10. (7.7 / 10) Suppose we implement a datatype Cow that is a subtype of both Animal and Vegetarian (that is, it implements both interfaces). Assuming Java follows the substitution principle correctly, what exceptions can the eat(Object) method for Cow throw? Explain why.

A method can only be declared to throw exceptions that are subtypes of the exceptions thrown by the corresponding supertype method. In this case, we have two supertypes, so it is less clear what should be allowed. But, recall the reason for the original rule: if client code calls the supertype method correctly (that is, it catches all the supertype method's exceptions), it should still work when the subtype method is substituted. This means, the subtype method should not be able to throw any exception that could not be thrown by the supertype. Since Cow has both Animal and Vegetarian as supertypes, the substitution principle requires than anywhere we used Animal before we can now safely use Cow, and anywhere we used Vegetarian before, we can now safely use Cow. This means the exceptions a subtype method may throw must be subtypes of the intersection of the exceptions of all of its supertypes' methods. In this case, the intersection of the exceptions listed by the two supertypes' methods is OvereatingException. Hence, the exceptions listed in the throws clause to the Cow eat method must all be subtypes of OvereatingException.

Bertran Meyer would probably argue that as with the contravariant typing of parameters, this is another place where the substitution principle is in conflict with what we might want. One might argue that it makes more sense to allow a cow to throw all the exceptions of the subtype methods. The best solution might be to make NonVegetableException a subtype of InedibleException.

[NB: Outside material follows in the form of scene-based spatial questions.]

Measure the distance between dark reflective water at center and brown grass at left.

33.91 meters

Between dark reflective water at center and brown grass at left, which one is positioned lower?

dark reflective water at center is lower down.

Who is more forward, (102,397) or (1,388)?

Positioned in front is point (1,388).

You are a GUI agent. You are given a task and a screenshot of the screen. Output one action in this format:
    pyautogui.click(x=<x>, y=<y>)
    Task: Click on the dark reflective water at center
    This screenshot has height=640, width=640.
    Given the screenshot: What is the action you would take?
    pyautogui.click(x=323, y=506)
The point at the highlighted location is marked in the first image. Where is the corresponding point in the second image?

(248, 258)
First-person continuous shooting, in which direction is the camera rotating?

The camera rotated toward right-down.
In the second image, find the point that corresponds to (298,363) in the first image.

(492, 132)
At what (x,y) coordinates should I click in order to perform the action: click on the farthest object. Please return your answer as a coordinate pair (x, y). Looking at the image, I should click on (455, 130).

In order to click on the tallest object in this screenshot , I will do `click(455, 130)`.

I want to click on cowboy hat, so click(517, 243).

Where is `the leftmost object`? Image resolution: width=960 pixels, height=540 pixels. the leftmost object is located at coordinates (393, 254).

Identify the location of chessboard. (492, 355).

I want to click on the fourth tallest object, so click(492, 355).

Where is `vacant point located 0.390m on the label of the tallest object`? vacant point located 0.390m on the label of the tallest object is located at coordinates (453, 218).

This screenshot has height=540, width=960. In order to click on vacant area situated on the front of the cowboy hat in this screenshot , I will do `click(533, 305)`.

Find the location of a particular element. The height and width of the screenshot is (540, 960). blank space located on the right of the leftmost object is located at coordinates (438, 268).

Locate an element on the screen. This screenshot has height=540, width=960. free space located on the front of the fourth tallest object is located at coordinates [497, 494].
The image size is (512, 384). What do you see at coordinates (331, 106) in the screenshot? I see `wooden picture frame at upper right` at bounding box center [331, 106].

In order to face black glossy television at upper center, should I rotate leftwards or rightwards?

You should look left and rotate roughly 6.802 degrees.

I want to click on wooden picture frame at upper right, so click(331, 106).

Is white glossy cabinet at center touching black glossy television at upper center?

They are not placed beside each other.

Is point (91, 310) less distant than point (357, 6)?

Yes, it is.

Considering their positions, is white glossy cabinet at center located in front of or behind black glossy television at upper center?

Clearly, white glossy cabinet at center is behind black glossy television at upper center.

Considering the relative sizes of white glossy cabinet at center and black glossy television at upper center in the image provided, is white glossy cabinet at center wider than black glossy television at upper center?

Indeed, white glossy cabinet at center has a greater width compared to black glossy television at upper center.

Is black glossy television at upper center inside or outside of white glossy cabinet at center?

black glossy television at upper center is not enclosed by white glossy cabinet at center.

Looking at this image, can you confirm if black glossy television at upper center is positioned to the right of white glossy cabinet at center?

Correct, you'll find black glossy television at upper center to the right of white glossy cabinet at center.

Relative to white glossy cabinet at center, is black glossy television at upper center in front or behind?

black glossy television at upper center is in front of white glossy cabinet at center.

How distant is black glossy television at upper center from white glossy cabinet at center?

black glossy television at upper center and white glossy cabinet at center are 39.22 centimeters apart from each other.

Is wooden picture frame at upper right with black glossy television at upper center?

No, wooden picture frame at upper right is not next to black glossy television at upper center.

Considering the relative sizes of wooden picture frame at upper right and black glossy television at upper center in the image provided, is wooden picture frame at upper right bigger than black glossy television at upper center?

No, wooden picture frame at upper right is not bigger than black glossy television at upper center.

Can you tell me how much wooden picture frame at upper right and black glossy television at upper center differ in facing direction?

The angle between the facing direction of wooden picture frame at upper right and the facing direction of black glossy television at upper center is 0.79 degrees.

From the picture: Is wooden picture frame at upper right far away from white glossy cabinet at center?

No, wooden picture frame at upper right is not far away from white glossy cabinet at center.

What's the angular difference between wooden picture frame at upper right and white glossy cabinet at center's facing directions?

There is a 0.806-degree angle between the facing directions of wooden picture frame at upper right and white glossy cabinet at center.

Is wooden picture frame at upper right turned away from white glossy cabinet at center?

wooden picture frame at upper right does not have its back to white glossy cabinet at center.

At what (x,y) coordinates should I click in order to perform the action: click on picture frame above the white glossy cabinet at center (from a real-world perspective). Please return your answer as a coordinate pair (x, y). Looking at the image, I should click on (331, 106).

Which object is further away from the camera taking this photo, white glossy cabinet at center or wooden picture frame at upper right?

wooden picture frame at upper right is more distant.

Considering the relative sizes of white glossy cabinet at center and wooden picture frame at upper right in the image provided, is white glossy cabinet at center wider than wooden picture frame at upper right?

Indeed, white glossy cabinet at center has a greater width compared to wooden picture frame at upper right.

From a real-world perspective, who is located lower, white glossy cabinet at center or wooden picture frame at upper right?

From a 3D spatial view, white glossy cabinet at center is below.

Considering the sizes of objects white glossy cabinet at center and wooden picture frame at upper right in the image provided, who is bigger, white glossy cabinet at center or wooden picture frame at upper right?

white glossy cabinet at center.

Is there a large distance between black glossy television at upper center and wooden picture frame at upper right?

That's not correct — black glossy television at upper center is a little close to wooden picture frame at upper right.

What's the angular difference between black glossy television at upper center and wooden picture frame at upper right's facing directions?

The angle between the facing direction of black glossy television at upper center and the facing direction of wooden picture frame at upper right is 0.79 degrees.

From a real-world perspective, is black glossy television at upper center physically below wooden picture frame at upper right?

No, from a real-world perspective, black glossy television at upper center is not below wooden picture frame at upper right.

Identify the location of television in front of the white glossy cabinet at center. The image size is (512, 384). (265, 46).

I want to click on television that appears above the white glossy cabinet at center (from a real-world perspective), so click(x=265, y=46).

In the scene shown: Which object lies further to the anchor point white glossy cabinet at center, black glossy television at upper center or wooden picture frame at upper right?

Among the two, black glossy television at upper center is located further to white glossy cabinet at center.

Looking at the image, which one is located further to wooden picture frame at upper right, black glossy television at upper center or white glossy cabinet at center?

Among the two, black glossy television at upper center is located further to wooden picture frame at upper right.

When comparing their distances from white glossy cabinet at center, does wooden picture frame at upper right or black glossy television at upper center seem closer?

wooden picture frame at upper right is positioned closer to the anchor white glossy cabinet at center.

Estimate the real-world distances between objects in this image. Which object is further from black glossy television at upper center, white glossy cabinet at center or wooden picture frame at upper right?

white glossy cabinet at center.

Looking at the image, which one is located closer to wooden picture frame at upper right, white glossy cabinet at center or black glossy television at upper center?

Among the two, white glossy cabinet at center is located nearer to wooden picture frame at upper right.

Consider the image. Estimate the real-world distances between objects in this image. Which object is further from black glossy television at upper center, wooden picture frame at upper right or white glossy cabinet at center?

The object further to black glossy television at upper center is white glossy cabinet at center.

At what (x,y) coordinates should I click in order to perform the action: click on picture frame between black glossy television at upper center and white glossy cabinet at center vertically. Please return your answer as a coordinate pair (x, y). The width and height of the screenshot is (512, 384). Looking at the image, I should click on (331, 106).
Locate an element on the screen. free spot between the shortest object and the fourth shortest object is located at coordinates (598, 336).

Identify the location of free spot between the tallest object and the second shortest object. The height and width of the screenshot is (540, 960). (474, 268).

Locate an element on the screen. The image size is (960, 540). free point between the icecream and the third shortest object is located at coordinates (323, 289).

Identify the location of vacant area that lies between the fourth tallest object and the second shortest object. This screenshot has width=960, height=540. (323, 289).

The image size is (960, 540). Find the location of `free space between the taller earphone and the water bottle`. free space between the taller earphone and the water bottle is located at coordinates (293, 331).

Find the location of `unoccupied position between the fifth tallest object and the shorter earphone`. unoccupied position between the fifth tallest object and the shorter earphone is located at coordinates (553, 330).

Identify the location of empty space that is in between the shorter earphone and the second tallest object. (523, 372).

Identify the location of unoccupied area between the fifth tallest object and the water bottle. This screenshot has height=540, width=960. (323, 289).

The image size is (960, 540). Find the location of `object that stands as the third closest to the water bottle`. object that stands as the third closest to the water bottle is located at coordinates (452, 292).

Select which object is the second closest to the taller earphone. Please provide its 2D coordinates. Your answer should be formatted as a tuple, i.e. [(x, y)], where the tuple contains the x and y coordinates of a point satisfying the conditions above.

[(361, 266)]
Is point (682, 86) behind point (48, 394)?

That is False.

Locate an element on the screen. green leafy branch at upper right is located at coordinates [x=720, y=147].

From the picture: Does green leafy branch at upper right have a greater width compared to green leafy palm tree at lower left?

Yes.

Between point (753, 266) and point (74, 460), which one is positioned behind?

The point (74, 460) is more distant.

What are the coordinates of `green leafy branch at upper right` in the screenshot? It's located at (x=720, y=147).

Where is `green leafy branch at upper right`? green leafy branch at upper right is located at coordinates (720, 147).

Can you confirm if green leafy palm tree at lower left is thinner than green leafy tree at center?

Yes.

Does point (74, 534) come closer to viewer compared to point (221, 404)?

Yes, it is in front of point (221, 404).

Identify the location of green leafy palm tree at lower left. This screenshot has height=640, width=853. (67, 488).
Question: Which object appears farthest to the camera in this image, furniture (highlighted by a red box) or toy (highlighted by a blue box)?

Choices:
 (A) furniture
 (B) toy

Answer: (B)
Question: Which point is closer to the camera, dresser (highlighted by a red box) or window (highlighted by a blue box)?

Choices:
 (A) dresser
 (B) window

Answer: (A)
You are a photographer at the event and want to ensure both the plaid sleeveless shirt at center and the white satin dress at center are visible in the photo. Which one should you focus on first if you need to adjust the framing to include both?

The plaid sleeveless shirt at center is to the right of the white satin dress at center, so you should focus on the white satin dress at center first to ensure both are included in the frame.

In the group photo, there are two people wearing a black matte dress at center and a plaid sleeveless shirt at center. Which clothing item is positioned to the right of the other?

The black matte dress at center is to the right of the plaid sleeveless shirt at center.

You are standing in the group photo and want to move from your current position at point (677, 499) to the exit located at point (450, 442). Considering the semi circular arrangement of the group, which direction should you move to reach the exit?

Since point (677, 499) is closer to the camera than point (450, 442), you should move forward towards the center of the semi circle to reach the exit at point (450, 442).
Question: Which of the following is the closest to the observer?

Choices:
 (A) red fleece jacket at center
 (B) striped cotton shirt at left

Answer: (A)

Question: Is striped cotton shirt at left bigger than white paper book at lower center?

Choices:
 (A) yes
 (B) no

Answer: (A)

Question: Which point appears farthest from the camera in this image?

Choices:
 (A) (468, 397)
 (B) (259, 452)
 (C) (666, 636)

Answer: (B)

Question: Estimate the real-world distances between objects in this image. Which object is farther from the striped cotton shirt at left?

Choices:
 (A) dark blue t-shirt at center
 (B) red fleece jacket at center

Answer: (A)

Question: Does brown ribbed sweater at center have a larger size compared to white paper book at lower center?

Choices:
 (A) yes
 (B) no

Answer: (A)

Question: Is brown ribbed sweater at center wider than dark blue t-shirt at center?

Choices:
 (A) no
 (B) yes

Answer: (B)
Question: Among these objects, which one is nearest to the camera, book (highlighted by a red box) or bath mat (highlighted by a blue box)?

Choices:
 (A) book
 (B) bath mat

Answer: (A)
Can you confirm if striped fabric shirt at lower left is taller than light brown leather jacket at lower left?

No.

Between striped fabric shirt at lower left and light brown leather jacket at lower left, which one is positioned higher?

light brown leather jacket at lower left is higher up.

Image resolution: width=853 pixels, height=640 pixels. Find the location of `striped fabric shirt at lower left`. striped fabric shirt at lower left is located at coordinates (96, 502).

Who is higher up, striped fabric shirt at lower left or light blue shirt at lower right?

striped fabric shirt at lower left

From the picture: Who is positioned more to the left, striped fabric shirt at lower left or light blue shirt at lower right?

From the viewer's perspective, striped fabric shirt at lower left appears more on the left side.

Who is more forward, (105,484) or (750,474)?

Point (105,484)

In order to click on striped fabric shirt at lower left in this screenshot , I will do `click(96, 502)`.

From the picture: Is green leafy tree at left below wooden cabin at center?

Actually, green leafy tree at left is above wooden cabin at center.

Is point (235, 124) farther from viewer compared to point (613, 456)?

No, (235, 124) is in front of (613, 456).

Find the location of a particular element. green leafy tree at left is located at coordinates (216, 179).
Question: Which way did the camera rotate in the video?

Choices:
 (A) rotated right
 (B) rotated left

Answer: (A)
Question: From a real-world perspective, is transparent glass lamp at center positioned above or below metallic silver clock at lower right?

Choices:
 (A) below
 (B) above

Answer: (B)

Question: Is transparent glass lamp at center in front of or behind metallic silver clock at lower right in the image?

11. (no credit) Do you feel your performance on this exam will fairly reflect your understanding of the course material so far? If not, explain why.
Most people seemed to think so, except for overemphasizing abstraction functions with two questions. My hope was the first one (question 7) would be straightforward enough that most people would get it well, and question 9 would distinguish between people who really understand how to construct abstraction functions. It also makes the point that you don't have to change the rep to need to change the abstraction function.
12. (no credit) Do you prefer lectures that use mostly slides or mostly chalk?
Three people prefer mostly chalk; two people prefer slides (one with an exclamation point, so that counts extra). The rest prefer a combination or have no clear preference. So, I guess there is no clear answer here, but I will use a mixture depending on what seems to work best for the material. As one response said, "When you switch it up, it keeps us on our toes: we have no idea what to expect next!".